Newswise — Scientists are ringing alarm bells about a significant new threat to U.S. water quality: as winters warm due to climate change, they are unleashing large amounts of nutrient pollution into lakes, rivers, and streams.
The first-of-its-kind national study finds that previously frozen winter nutrient pollution—unlocked by rising winter temperatures and rainfall—is putting water quality at risk in 40% of the contiguous U.S., including over 40 states.
Nutrient runoff into rivers and lakes—from phosphorus and nitrogen in fertilizers, manure, animal feed, and more—has affected water quality for decades. However, most research on nutrient runoff in snowy climates has focused on the growing season. Historically, cold temperatures and a continuous snowpack froze nutrients like nitrogen and phosphorous in place until the watershed thawed in the spring, when plants could help absorb excess nutrients.
But winters are the fastest warming U.S. season, and the seasonal snowpack in much of the U.S. has become less stable. Increased rain-on-snow, snowmelt, and rainfall events now carry nutrients and soil into streams and rivers during winter when dormant vegetation cannot absorb them. As a result, winter runoff impacts on nutrient pollution has quickly progressed from rare or nonexistent to far worse than during other times of the year.
The study was published in Environmental Research Letters by a team of scientists from the University of Vermont, University of Colorado, University of Kansas, and University of Michigan.
“We are clearly seeing much larger amounts of cloudy water and sediment traveling through U.S. watersheds in winter,” said Carol Adair, a University of Vermont researcher. "The idea of winter nutrient pollution is new, because it’s a relatively recent impact of climate change with the potential to cause significant problems for people and the environment—from algae blooms that make swimming dangerous to ‘dead zones’ that kill fish stocks.”
Of particular concern are so-called “rain-on-snow” events, researchers say, which can cause large, economically and environmentally devastating floods. The team used geospatial datasets to explore the impacts of rain-on-snow events in U.S. regions with large pools of nitrogen and phosphorous.
The scientists found that rain-on-snow affects 53% of the contiguous U.S. and puts 50% of U.S. nitrogen and phosphorus pools at risk of export to groundwater and surface water. Where these factors converge, more than 40% of the contiguous U.S. is at risk of nutrient export and soil loss from rain-on-snow events.
Analyzing the Mississippi River floods of 2019, researchers found rain-on-snow events delivered a large pulse of nutrients and sediment into the river and Gulf of Mexico—at much greater levels than a similar growing season rainfall event would —contributing to the Gulf of Mexico’s eighth largest dead zone on record. Dead zones occur when bacteria that thrive on excess nutrients remove too much oxygen from the water, causing massive die-offs of fish or other aquatic animals.

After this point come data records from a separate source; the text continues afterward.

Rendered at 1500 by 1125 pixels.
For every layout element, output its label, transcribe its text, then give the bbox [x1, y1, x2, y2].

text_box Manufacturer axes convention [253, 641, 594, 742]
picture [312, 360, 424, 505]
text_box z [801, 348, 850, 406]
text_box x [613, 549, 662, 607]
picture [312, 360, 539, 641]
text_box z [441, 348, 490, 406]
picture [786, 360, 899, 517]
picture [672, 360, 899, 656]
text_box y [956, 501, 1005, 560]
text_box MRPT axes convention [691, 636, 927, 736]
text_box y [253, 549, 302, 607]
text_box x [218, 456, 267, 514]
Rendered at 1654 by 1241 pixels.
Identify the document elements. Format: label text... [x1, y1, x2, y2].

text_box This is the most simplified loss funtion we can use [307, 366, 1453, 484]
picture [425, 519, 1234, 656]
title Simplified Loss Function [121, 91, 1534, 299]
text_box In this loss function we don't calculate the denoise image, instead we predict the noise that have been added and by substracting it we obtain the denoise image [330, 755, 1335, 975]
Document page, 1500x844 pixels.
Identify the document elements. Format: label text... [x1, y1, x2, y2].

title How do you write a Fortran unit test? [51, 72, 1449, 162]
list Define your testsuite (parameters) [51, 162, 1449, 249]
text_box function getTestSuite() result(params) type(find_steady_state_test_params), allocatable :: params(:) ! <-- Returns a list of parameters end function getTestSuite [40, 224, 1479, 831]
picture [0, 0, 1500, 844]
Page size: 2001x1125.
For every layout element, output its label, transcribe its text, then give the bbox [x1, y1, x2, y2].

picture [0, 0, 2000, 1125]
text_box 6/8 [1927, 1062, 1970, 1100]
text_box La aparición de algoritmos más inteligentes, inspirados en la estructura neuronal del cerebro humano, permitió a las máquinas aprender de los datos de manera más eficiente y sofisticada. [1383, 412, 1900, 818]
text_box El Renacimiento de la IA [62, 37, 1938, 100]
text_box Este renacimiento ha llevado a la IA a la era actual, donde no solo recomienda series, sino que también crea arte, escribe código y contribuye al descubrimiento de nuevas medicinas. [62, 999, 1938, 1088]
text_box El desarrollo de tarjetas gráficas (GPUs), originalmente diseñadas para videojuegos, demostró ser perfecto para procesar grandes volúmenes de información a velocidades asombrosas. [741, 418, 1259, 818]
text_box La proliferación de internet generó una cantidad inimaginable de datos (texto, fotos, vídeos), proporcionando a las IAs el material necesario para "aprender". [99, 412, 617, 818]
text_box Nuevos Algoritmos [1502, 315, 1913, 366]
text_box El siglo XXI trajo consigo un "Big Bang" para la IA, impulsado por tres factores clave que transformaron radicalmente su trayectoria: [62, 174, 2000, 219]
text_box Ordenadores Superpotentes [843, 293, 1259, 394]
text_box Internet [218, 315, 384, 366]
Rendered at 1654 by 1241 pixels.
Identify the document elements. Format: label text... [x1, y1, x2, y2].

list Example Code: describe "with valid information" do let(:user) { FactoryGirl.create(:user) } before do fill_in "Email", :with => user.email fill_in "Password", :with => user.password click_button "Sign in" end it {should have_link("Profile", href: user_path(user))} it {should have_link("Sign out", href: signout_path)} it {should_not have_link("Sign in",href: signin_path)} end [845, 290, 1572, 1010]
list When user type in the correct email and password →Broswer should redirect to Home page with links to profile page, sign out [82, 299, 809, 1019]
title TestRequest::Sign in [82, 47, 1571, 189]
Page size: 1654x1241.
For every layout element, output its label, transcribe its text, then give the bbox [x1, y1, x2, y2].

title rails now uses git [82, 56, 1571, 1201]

“We hope this study is a wake-up call for government agencies and researchers, because it reveals that 40% of the U.S. is producing winter pollution—but no one is tracking exactly how much, where it’s going, or the impacts on water quality and ecosystems," said Adair, a researcher at UVM’s Gund Institute for Environment, the Rubenstein School of Environment and Natural Resources, and Vermont EPSCoR. “That’s a big problem that urgently needs addressing.”
The study’s findings are visualized in several maps showing projected winter nutrient pollution across over 40 U.S. states, including large swaths of the Northeast, the northern Midwest and central plains, the Pacific Northwest, and the Sierra and Rocky Mountain ranges.
“Climate change impacts on winter are often overlooked,” said co-author Aimee Classen, a Gund Affiliate from the University of Michigan. “If we care about our water quality, we can no longer ignore how climate change impacts winter precipitation.”
Background
The research marks the first large-scale study of the impact of rain-on-snow on nutrient runoff and water quality. The findings are conservative and do not include the additional risks from snowmelt and winter rainfall events, nor the impact of winter runoff on downstream ecosystems and communities.
In addition to winters being the fastest warming season in the U.S., the longest cold snaps are becoming shorter, and the number of days with temperatures below 32°F is expected to continue to decline across the country, researchers say. Rain is also becoming more frequent than snow, a trend predicted to continue across the U.S.
The UVM research team included Carol Adair, Julia Perdrial, Andrew Schroth, and Dustin Kincaid, working with Erin Seybold (Vermont EPSCoR and University of Kansas), Ravindra Dwivedi (Vermont EPSCoR), Keith Musselman (University of Colorado), and Aimee Classen (University of Michigan).
The study, “Winter runoff events pose an unquantified continental scale risk of high wintertime nutrient export,” was supported by the National Science Foundation (NSF EAR2012080, EAR2012123), the National Oceanic and Atmospheric Administration (NOAA NA19OAR4310280), and the Lake Champlain Basin Program and Vermont EPSCoR (NSF OIA #1556770).